*** Veriler ***
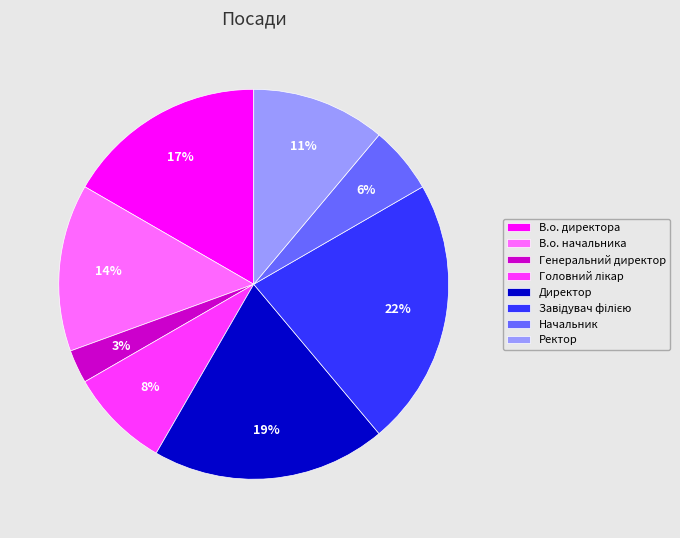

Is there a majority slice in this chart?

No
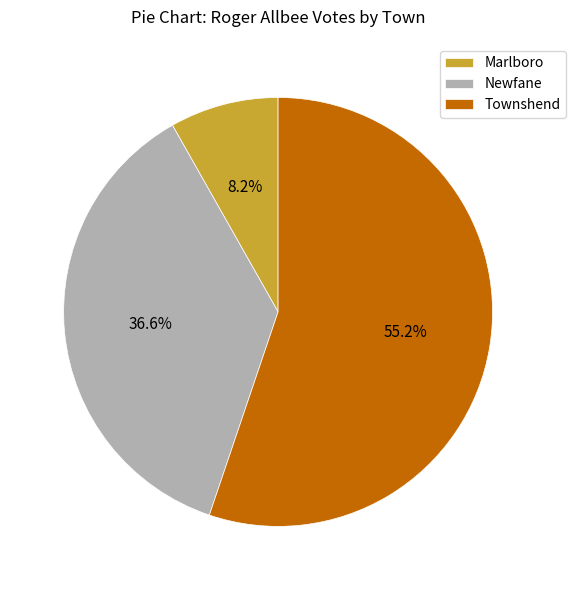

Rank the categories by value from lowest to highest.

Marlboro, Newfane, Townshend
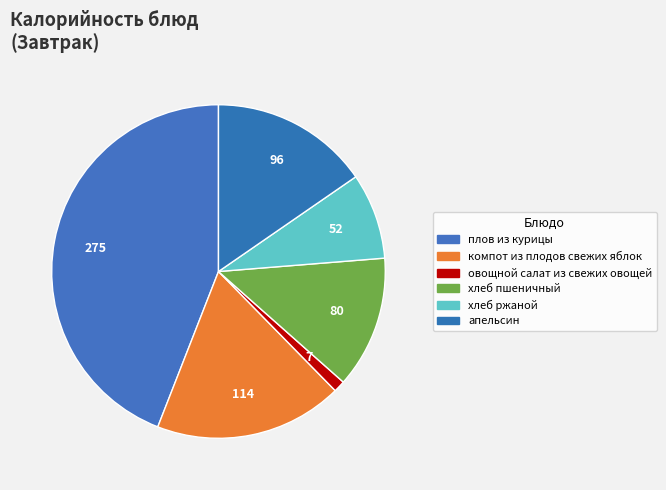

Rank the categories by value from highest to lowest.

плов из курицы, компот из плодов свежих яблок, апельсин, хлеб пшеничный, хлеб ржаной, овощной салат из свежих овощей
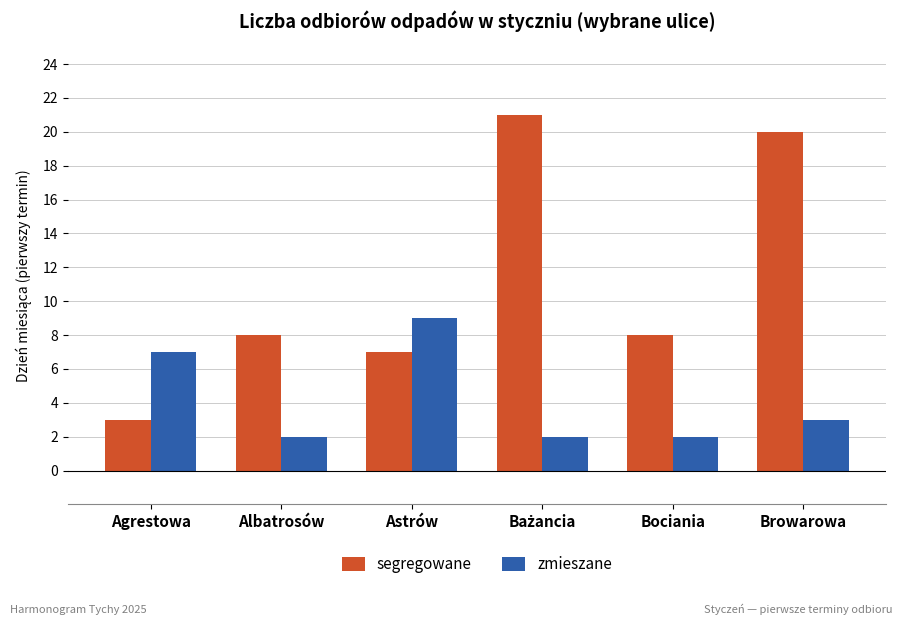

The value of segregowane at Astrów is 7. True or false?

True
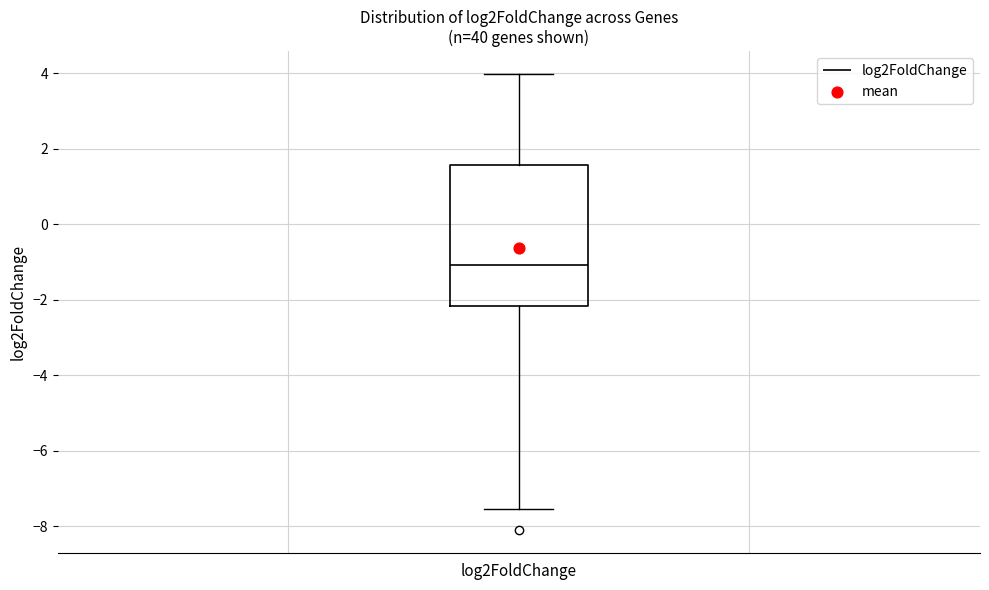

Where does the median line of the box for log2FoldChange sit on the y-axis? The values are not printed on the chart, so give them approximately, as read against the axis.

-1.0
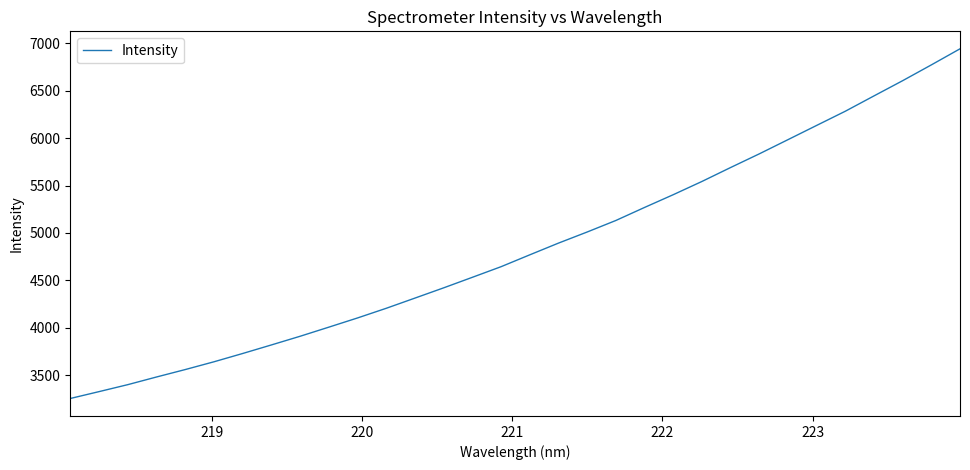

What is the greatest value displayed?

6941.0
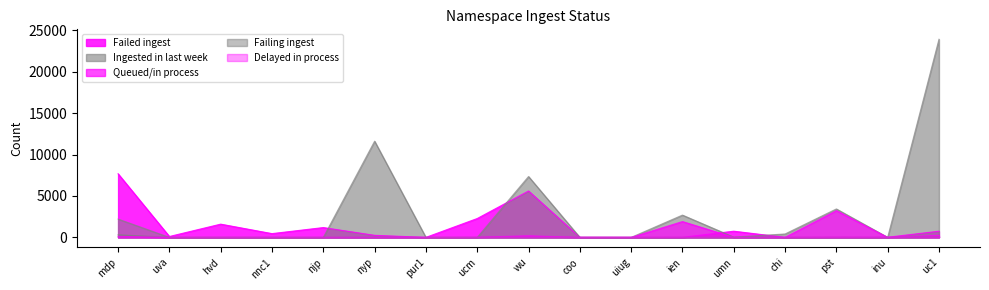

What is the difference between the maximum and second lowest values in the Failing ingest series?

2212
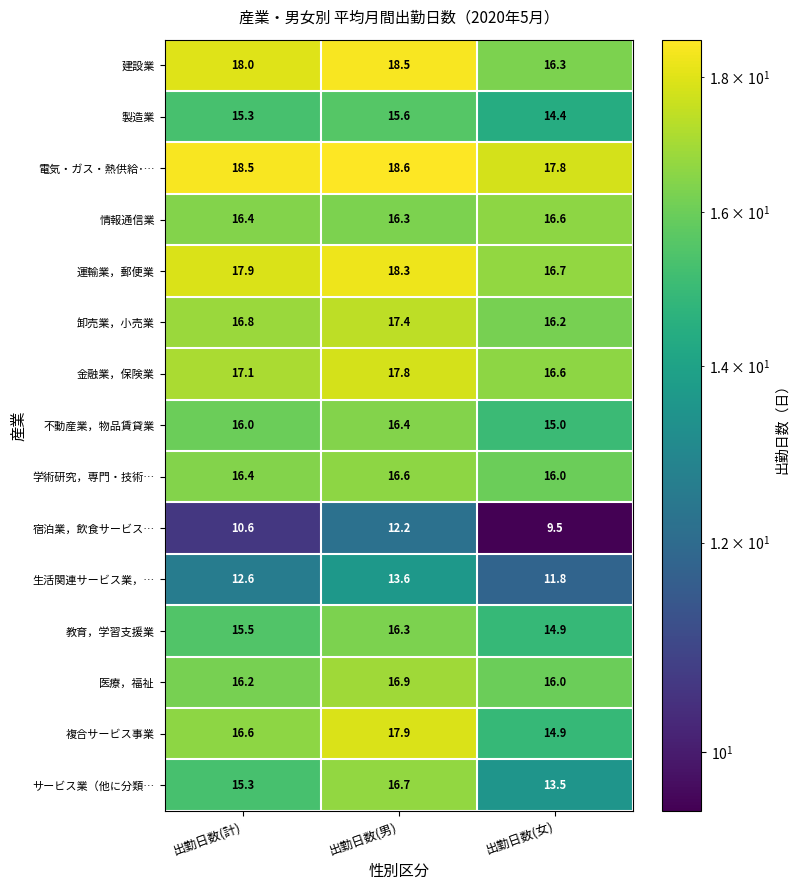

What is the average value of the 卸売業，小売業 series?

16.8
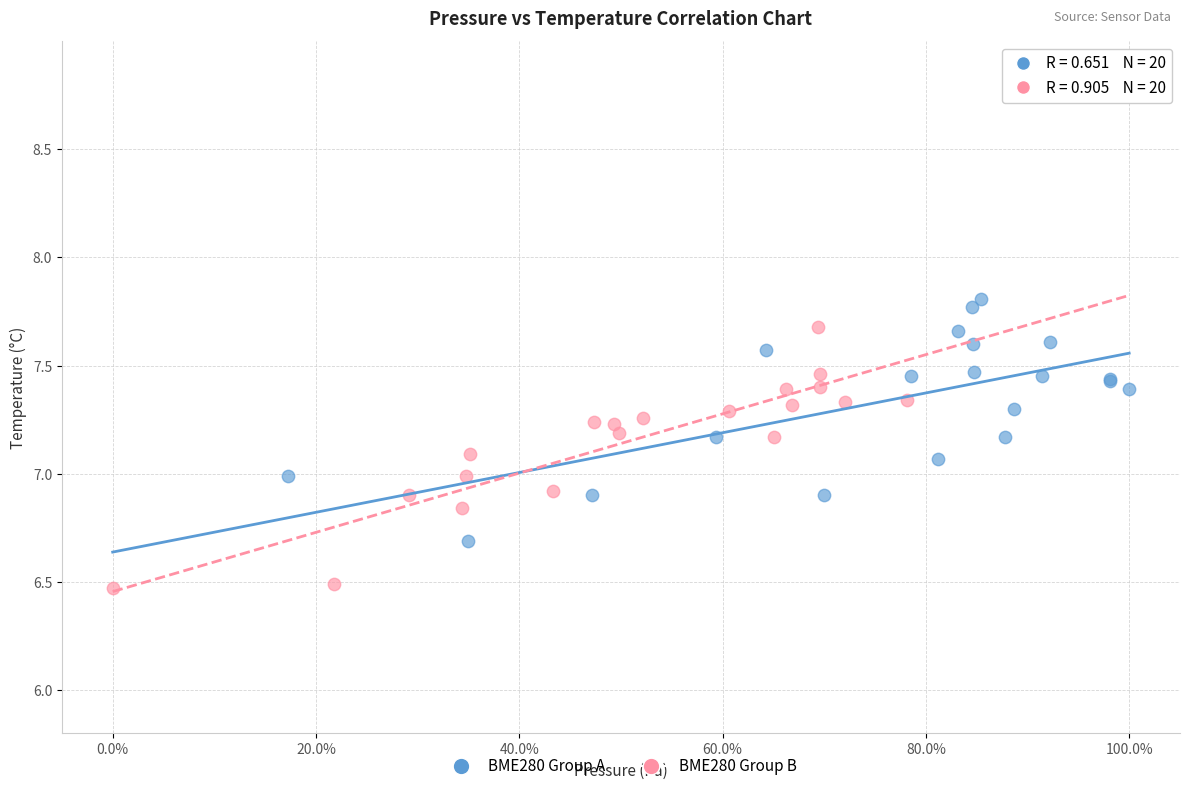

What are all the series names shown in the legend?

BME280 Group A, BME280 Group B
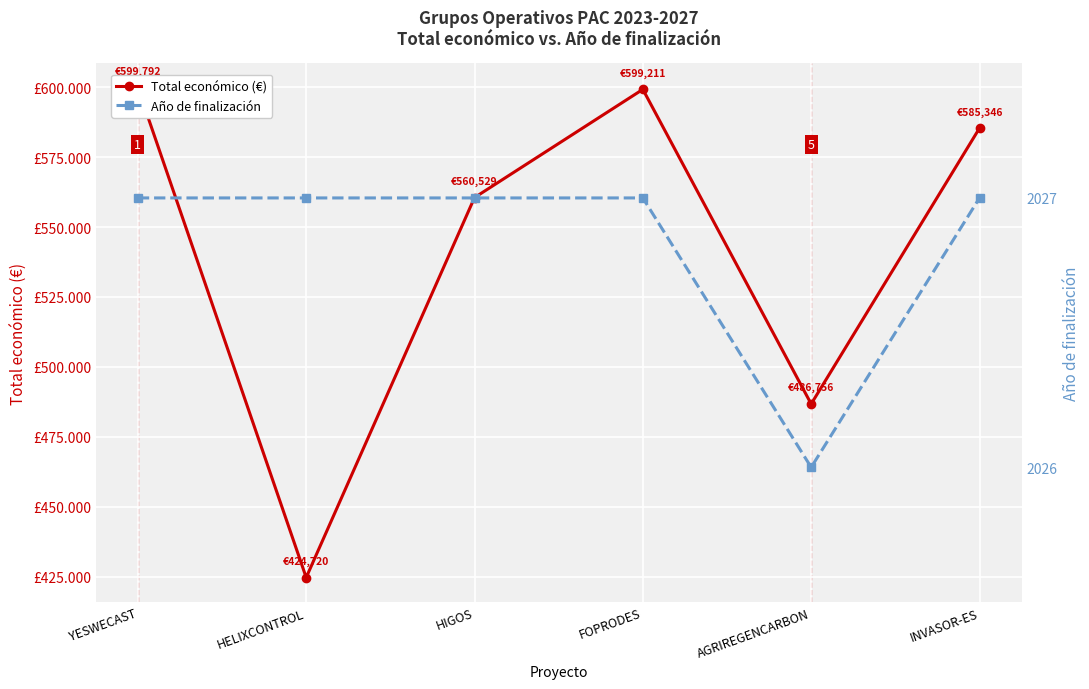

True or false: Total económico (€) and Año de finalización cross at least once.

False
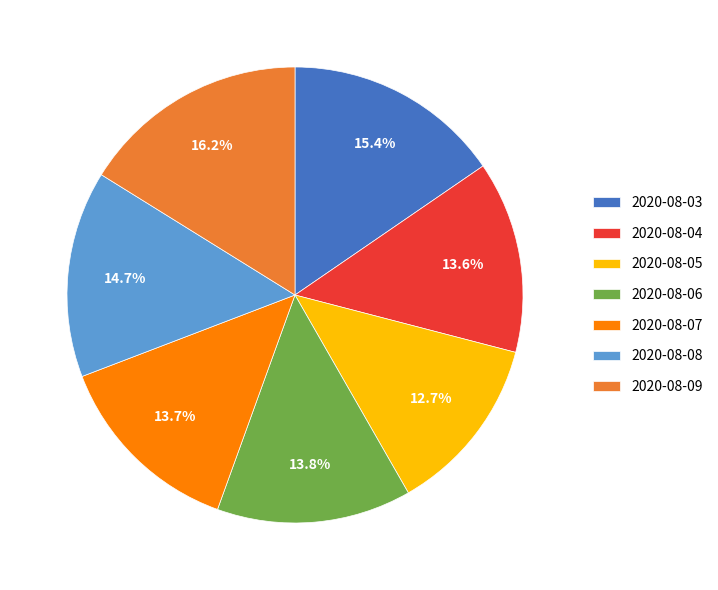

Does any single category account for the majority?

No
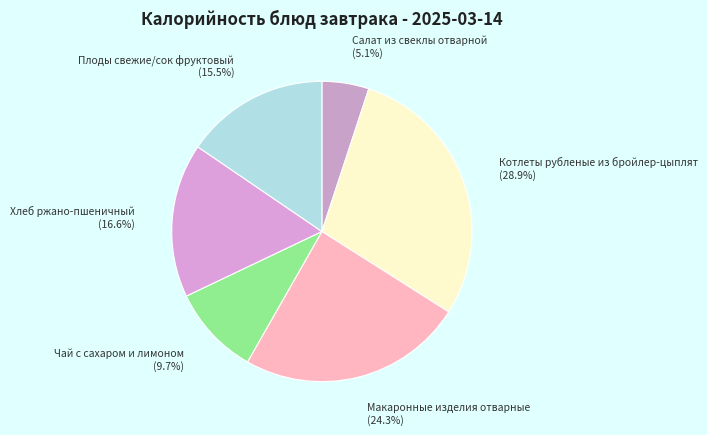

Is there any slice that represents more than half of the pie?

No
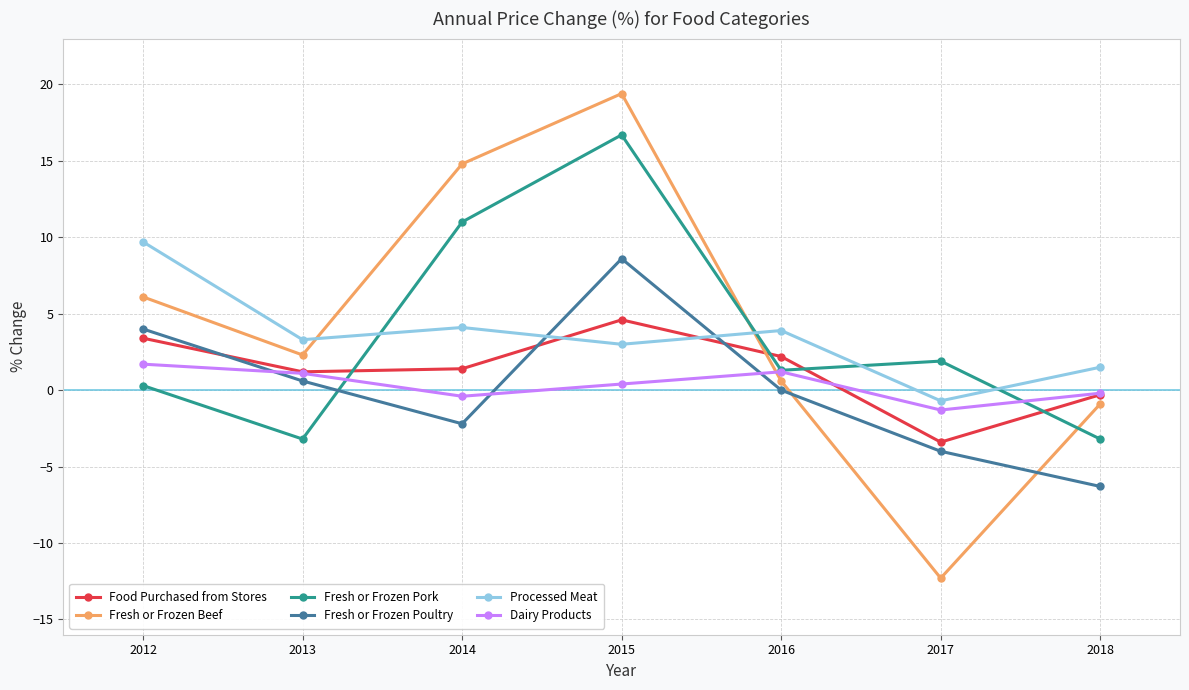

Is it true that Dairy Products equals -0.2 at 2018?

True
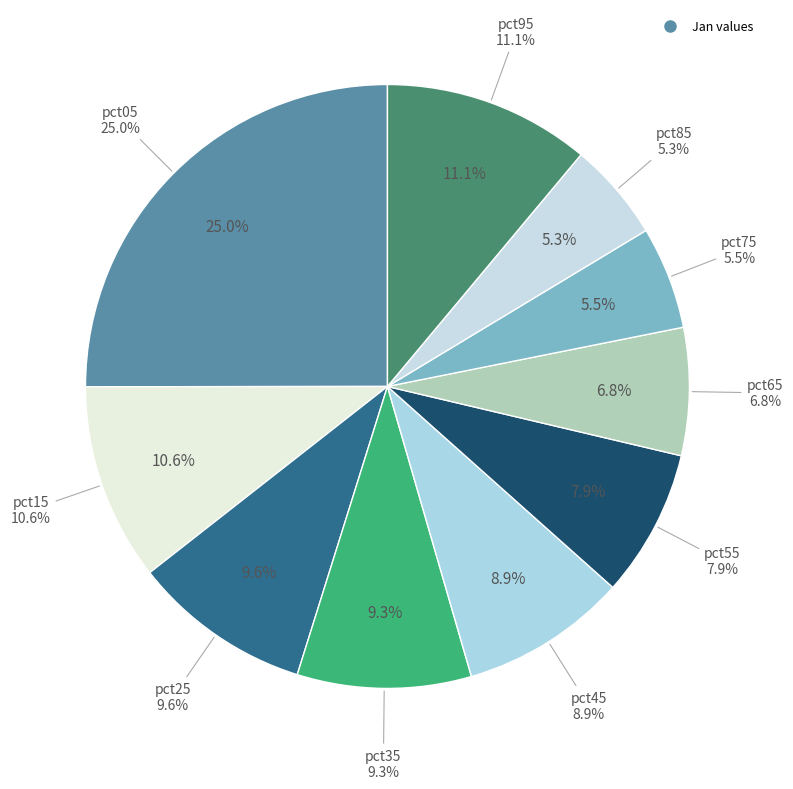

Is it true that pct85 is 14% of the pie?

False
***
Deneyin: Yukarıdaki verilerin tamamını, boş satırları atlayarak, "Sıra" ve "Satır" sütunlarından oluşan bir Markdown tablosuna aktarın. Resimleri yanıta almayın.

Alıştırma yanıtı:
| Sıra | Satır |
|---|---|
| 1 | Is there a majority slice in this chart? |
| 2 | No |
| 3 | Rank the categories by value from lowest to highest. |
| 4 | Marlboro, Newfane, Townshend |
| 5 | Rank the categories by value from highest to lowest. |
| 6 | плов из курицы, компот из плодов свежих яблок, апельсин, хлеб пшеничный, хлеб ржаной, овощной салат из свежих овощей |
| 7 | The value of segregowane at Astrów is 7. True or false? |
| 8 | True |
| 9 | Where does the median line of the box for log2FoldChange sit on the y-axis? The values are not printed on the chart, so give them approximately, as read against the axis. |
| 10 | -1.0 |
| 11 | What is the greatest value displayed? |
| 12 | 6941.0 |
| 13 | What is the difference between the maximum and second lowest values in the Failing ingest series? |
| 14 | 2212 |
| 15 | What is the average value of the 卸売業，小売業 series? |
| 16 | 16.8 |
| 17 | What are all the series names shown in the legend? |
| 18 | BME280 Group A, BME280 Group B |
| 19 | True or false: Total económico (€) and Año de finalización cross at least once. |
| 20 | False |
| 21 | Does any single category account for the majority? |
| 22 | No |
| 23 | Is there any slice that represents more than half of the pie? |
| 24 | No |
| 25 | Is it true that Dairy Products equals -0.2 at 2018? |
| 26 | True |
| 27 | Is it true that pct85 is 14% of the pie? |
| 28 | False |